Selaku generasi yang menghabiskan waktunya di media sosial, tentu saja, generasiku telah menyusun dengan sendirinya etika dalam mengetik (texting, WA-an, dst.; untuk seterusnya akan disebut sebagai mengetik). Budaya ini adalah sesuatu yang bisa begitu menarik dikupas dan ditelaah. Penggunaan kata, huruf besar atau kecil, emoji, tanda baca, pengejaan… Semua ini bisa dikomposisi dengan begitu lihai sehingga menimbulkan kesan tertentu. Kami bisa menerka begitu banyak tentang latar belakang seseorang, hanya dari caranya mengetik. Kami juga bisa mengubah-ubah cara mengetik tergantung siapa yang dituju, untuk konteks apa.

Tapi, kenapa etika ini bisa muncul? Jawabannya sederhana: bahasa tubuh dan intonasi adalah aspek yang besar dalam komunikasi manusia. Ketika sedang mengetik, hal itu hilang. Maka, kita membutuhkan sesuatu untuk membantu kita memahami apa yang ingin disampaikan lewat media tulisan. Orang-orang Yunani membuat tanda baca. Lalu, jauh kemudian, ada yang membuat emoji. Generasiku membuktikan bahwa hal-hal ini bisa jauh lebih fluktuatif tapi tertata, kompleks dan bernuansa.

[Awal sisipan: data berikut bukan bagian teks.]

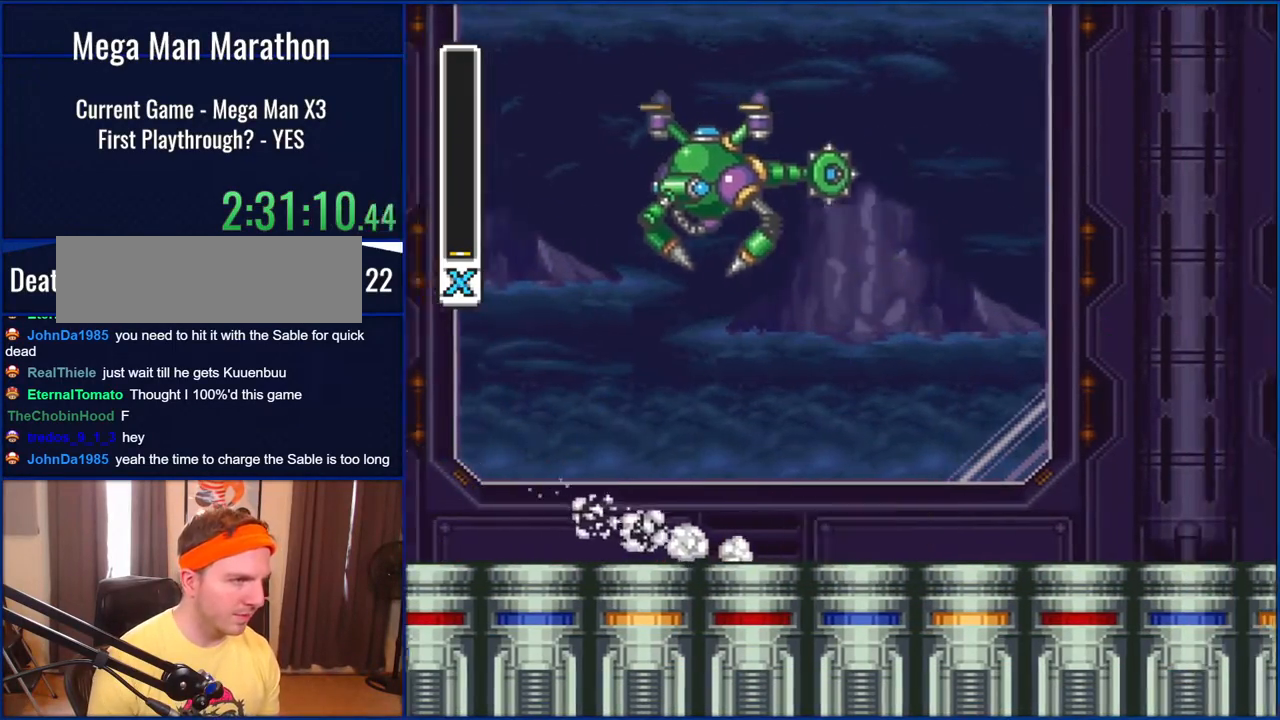
{"buttons": ["Y", "DPAD_RIGHT"], "events": []}
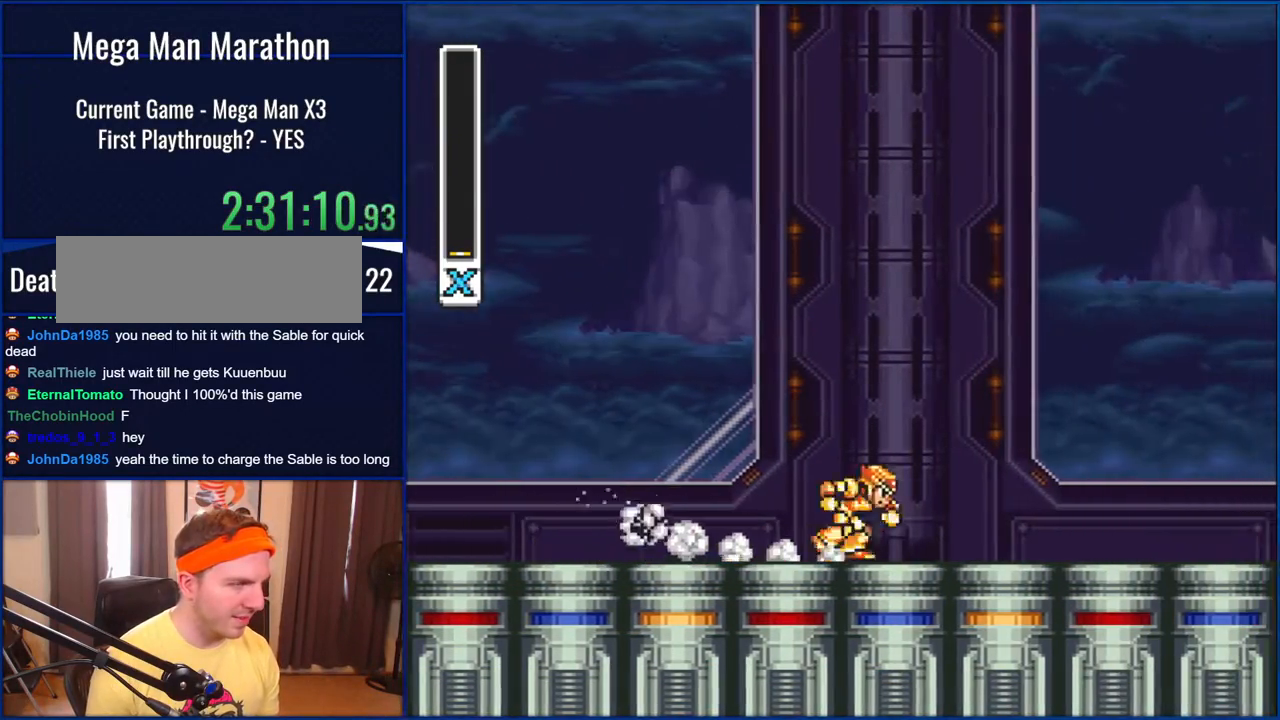
{"buttons": ["Y", "DPAD_RIGHT"], "events": []}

Pada dasarnya, ada tiga tipe yang kemudian bisa bercabang-cabang atau bergabung.

Tipe 1:

  • org yang pake huruf kecill, banyak huruf tambahann
  • tapijarang tanda baca
  • kata” kadang digabunggabung
  • emojinya yg estetik” gitu
  • klo bikin kata berulang kaya laba” ituu pake “ bukan 2

 > ramah, informal, (ingin terlihat) spontan dan tidak terstruktur, ingin blend in, antara jujur atau manipulatif

Tipe 2:

  • YANG SUKA PAKE HURUF BESAR!!
  • banyak tanda baca??,,kadang gga sesuai
  • SUKA ADA EMOJI dipakenya tapiii sarkas atauyaa yg random aja

> (ingin terlihat) spontan, sudah “dekat”, ekspresif, ingin terlihat beda

Tipe 3:

  • Pake PUEBI dan tanda baca yg sesuai
  • Bahasa yg lumayan baku.
  • Pake emoji yang sesuai dengan seharusnya digunakan

> antara tua, ingin sok-sok sistematis, ingin terlihat sopan, memang sopan

Kalau diperhatikan, banyak sekali kata-kata “ingin terlihat” di penjabaran tadi. Memang, cara kita mengetik adalah cara kita mempresentasikan diri kepada orang. Apalagi untuk first impression. Yang menjadi sulit adalah, misalnya, kalau kita pertama kali mengontak seseorang tanpa tahu dia masuk ke dalam kategori yang mana. Apakah dia akan tahu aku sedang sarkas kalau pakai emoji tertentu? Apakah dia akan menganggapku garing? Apakah aku terkesan terlalu ramah, terlalu informal? Pertimbangannya jadi banyak. Belum lagi, ini tergantung sudut internet mana kita berada, siapa lingkaran sosial kita, bahasa apa yang kita gunakan. Ini pun hanya opini dan analisisku pribadi. Etika mengetik adalah topik yang luas dan bisa didalami, tapi juga sangat individualistik.